All of that being said, the time should be longer, and if it's an active game that will give them more sells in the future that they can take the money from they should (and usually do) allow refunds over that time limit. It's strange that yours was denied, I've refunded games over a month after purchasing for similar reasons, they did let me know of the policy but proceeded with the refund regardless.
I can get faulty physical goods fixed/refunded by the store up to 2 years after purchase (EU). It's the store's problem to get a refund from the manufacturer. The same should be true in case of Valve and a publisher.
Agree, I'm just explaining the reasoning behind it, that's part of the risks of running a store. That being said even here in the EU you can't get a full refund months after the purchase for a working product, which is what we're talking about here so your example is not oranges to oranges.

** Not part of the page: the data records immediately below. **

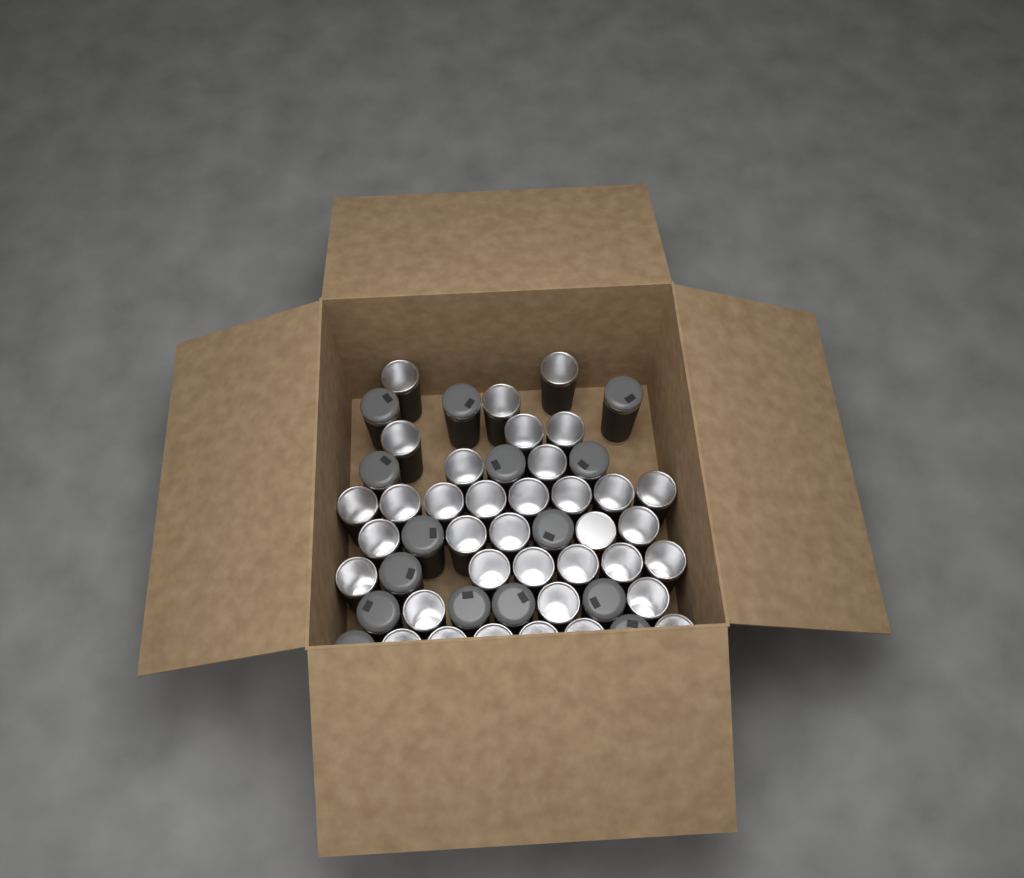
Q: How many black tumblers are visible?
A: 50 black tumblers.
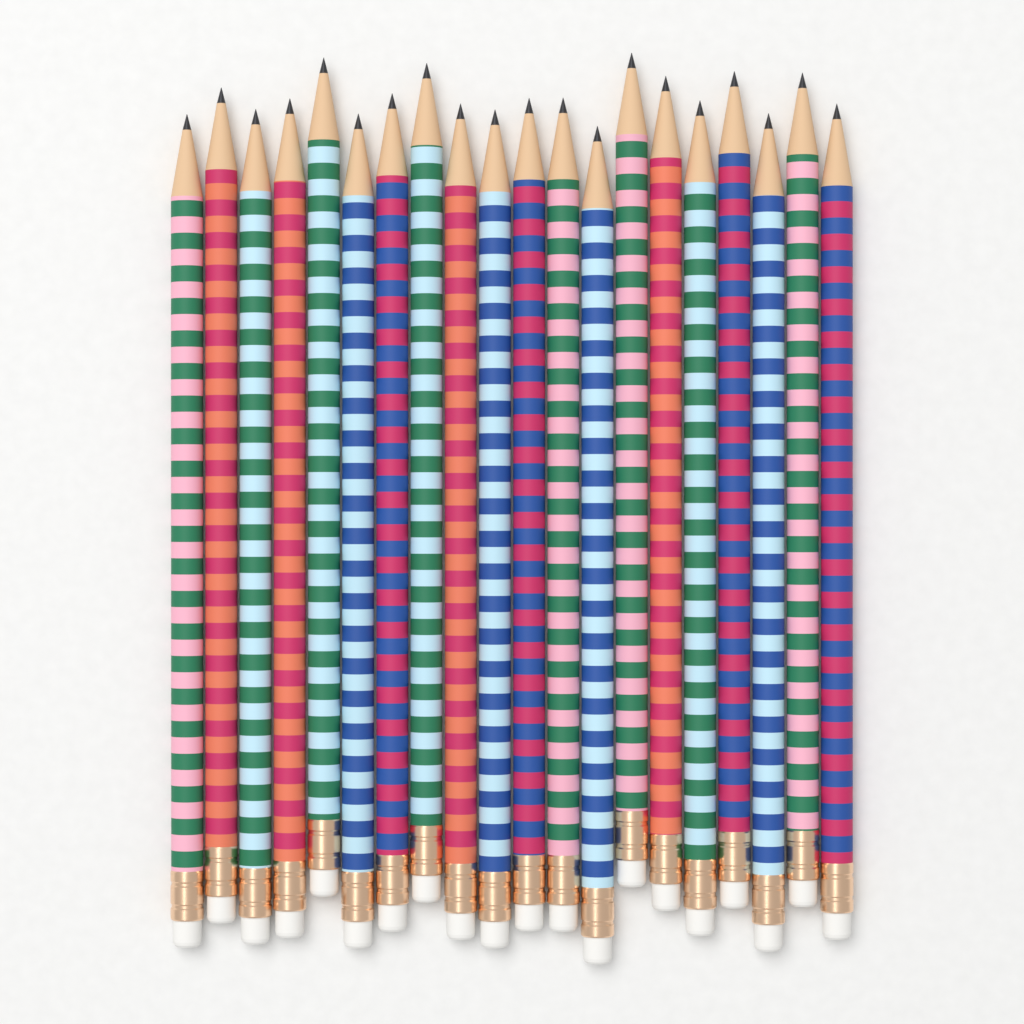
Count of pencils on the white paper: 20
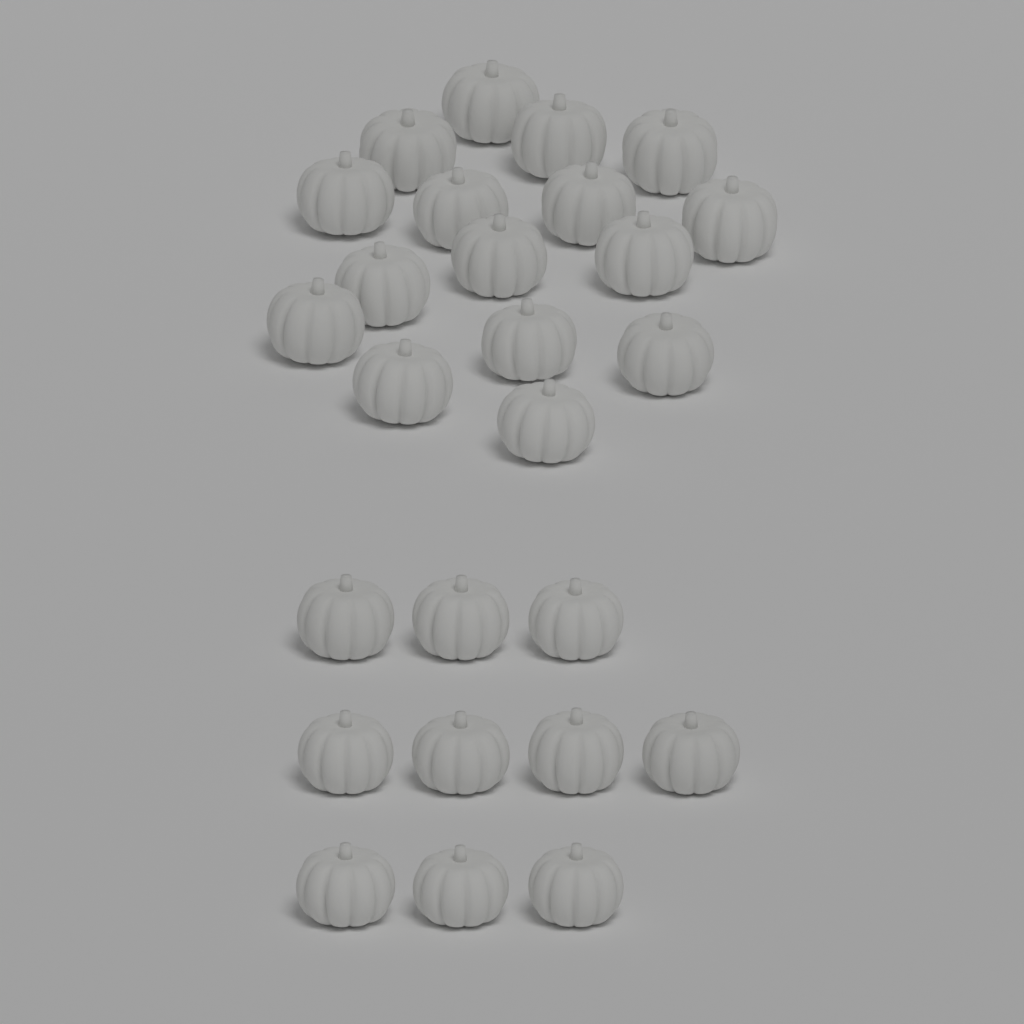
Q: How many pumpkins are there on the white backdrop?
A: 26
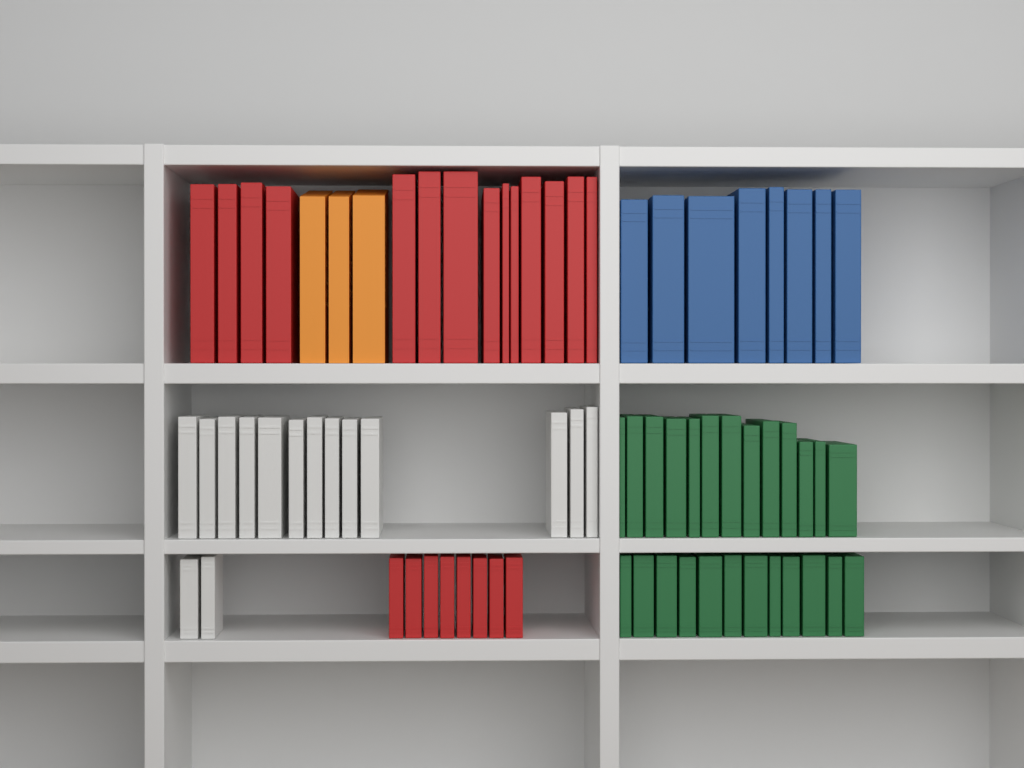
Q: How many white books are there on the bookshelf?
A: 15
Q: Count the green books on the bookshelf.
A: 25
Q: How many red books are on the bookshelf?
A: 22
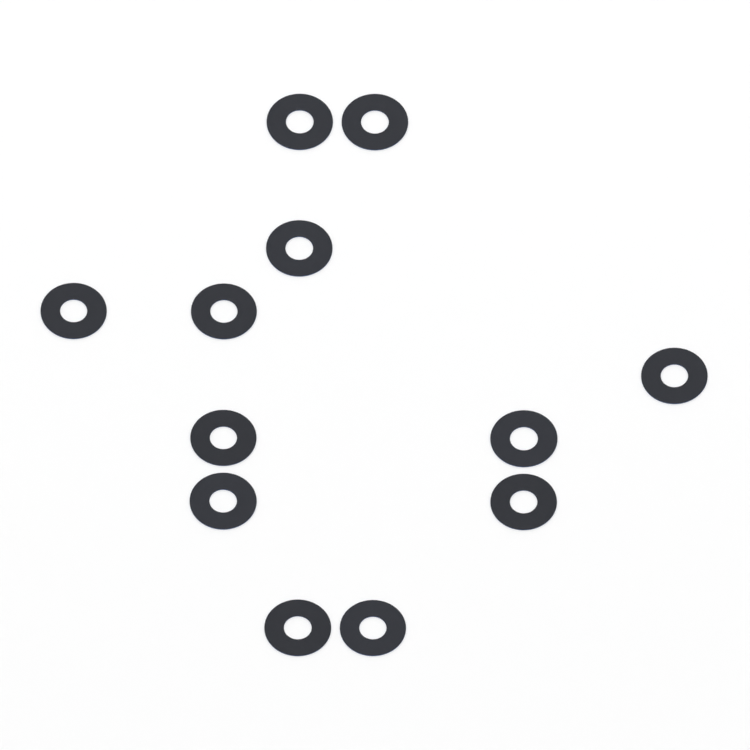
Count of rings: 12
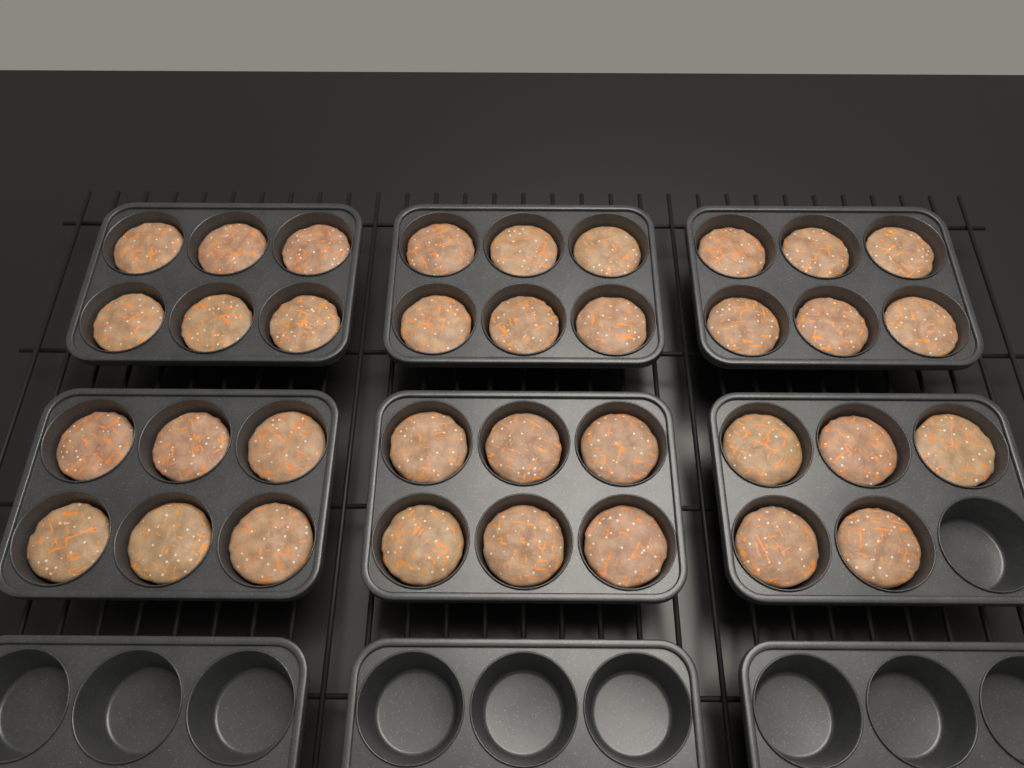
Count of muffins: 35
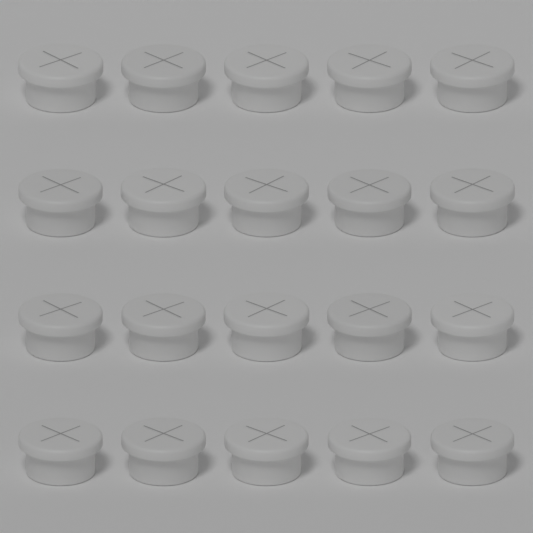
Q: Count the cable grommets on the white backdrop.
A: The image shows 20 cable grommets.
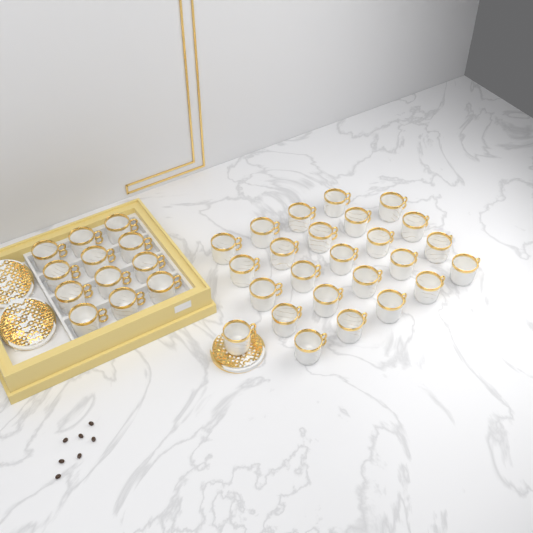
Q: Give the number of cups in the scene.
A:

In the EU you're definitelly entitled to a full refund if a product does not work as advertised - in English the magic words are "not suitable for purposed" - or if it doesn't work at all, and there are no or very extended time limits on that (if I'm not mistaken for the "not fit for purpose" cases there are no time limits at all, whilst as pointed out by a previous poster it's 2 years for non-working products)
However there are carveouts specifically for "digital goods" in those regulations in the EU thanks to lots of lobbying ($$$) by industries in Copyright-heavy areas. No idea if Valve or Steam were amongst the ones participating in that lobbying effort or not.
So if you buy an egg-beater online and it doesn't actually work as an egg-beater, you're entitled to a refund with no matter when you find out it doesn't actually do what it says on the box, but if you buy a game and it doesn't actually work as a game, you're shit out of luck.
There are differences of course. Still, Steam's policy, which is often internationally praised as consumer friendly, is very restrictive from a European perspective.